The partial realization problem for complex Hamburger series and complex lossless multiport networks

Abstract

A formal matrix power series comprised of the Markov parameters of a complex lossless distributed system is considered. It is shown that certain matrix Pade approximants or continued fraction approximants to such a series are realizable by means of lumped lossless elementary building blocks including imaginary elements and can indeed be considered as approximations to immittance functions associated with complex lossless distributed systems on a rigorous basis. Physical examples of such systems include generalized versions of networks containing transmission line elements. The study of convergence of the diagonal sequence of matrix Pade approximants to a distributed immittance function of specific type, the properties of a related sequence of matrix orthogonal polynomials and the properties of the poles and zeros of the partial realizations are undertaken.
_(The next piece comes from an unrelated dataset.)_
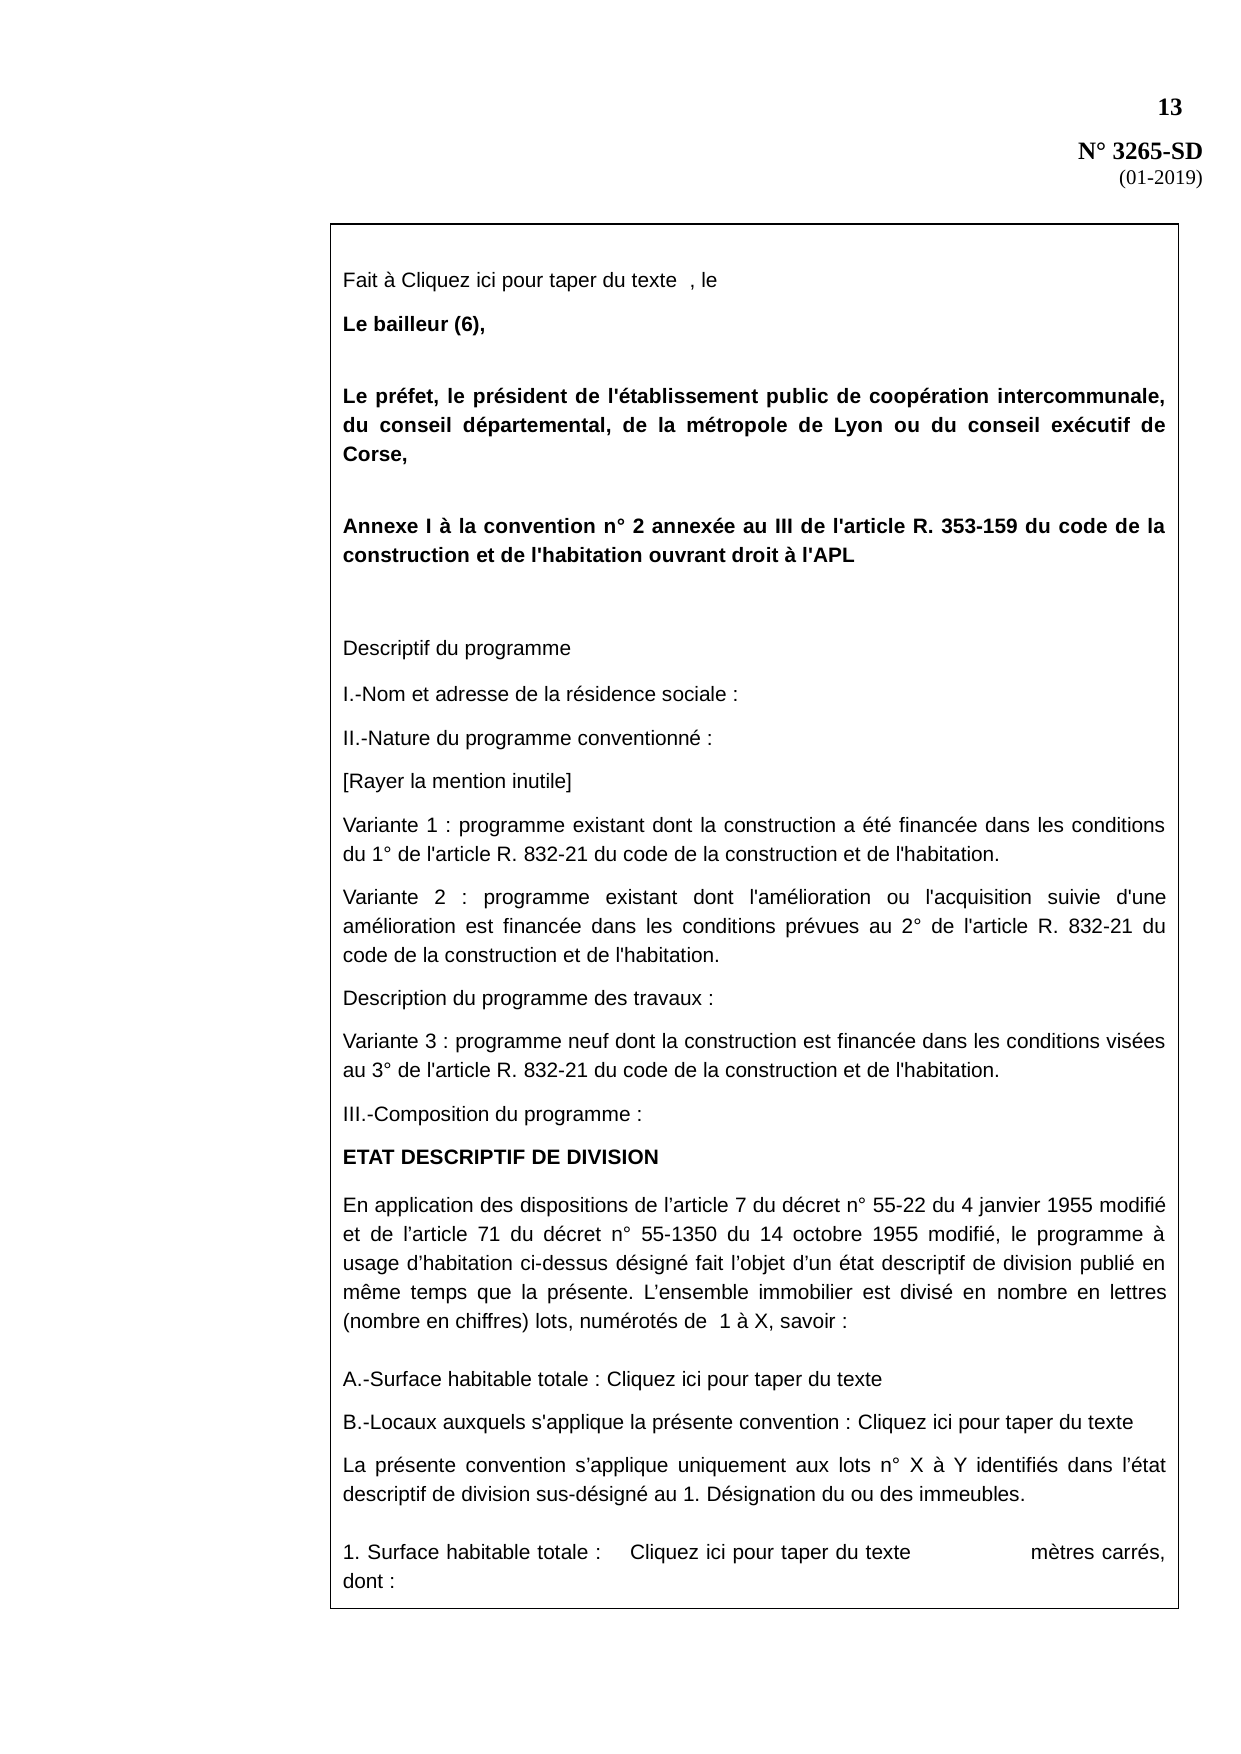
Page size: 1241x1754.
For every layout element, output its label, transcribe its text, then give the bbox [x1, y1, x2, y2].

table_cell Fait à Cliquez ici pour taper du texte , le Le bailleur (6), Le préfet, le président de l'établissement public de coopération intercommunale, du conseil départemental, de la métropole de Lyon ou du conseil exécutif de Corse, Annexe I à la convention n° 2 annexée au III de l'article R. 353-159 du code de la construction et de l'habitation ouvrant droit à l'APL Descriptif du programme I.-Nom et adresse de la résidence sociale : II.-Nature du programme conventionné : [Rayer la mention inutile] Variante 1 : programme existant dont la construction a été financée dans les conditions du 1° de l'article R. 832-21 du code de la construction et de l'habitation. Variante 2 : programme existant dont l'amélioration ou l'acquisition suivie d'une amélioration est financée dans les conditions prévues au 2° de l'article R. 832-21 du code de la construction et de l'habitation. Description du programme des travaux : Variante 3 : programme neuf dont la construction est financée dans les conditions visées au 3° de l'article R. 832-21 du code de la construction et de l'habitation. III.-Composition du programme : ETAT DESCRIPTIF DE DIVISION En application des dispositions de l’article 7 du décret n° 55-22 du 4 janvier 1955 modifié et de l’article 71 du décret n° 55-1350 du 14 octobre 1955 modifié, le programme à usage d’habitation ci-dessus désigné fait l’objet d’un état descriptif de division publié en même temps que la présente. L’ensemble immobilier est divisé en nombre en lettres (nombre en chiffres) lots, numérotés de 1 à X, savoir : A.-Surface habitable totale : Cliquez ici pour taper du texte B.-Locaux auxquels s'applique la présente convention : Cliquez ici pour taper du texte La présente convention s’applique uniquement aux lots n° X à Y identifiés dans l’état descriptif de division sus-désigné au 1. Désignation du ou des immeubles. 1. Surface habitable totale : Cliquez ici pour taper du texte mètres carrés, dont : [331, 225, 1178, 1607]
Additionally, a matricial integral representation of the Cauer type for the immittance function is obtained in the present context of complex distributed lossless multiports. Our treatment yields a new circuit theoretic interpretation of the matricial Hamburger moment problem. Earlier work on formal power series associated with RC or LC multiport networks can be viewed as a special case of this more general theory. From a different standpoint, our results can also be viewed as complexification of the theory of Hamburger series and the associated power moment problem set in the context of circuits and systems theory.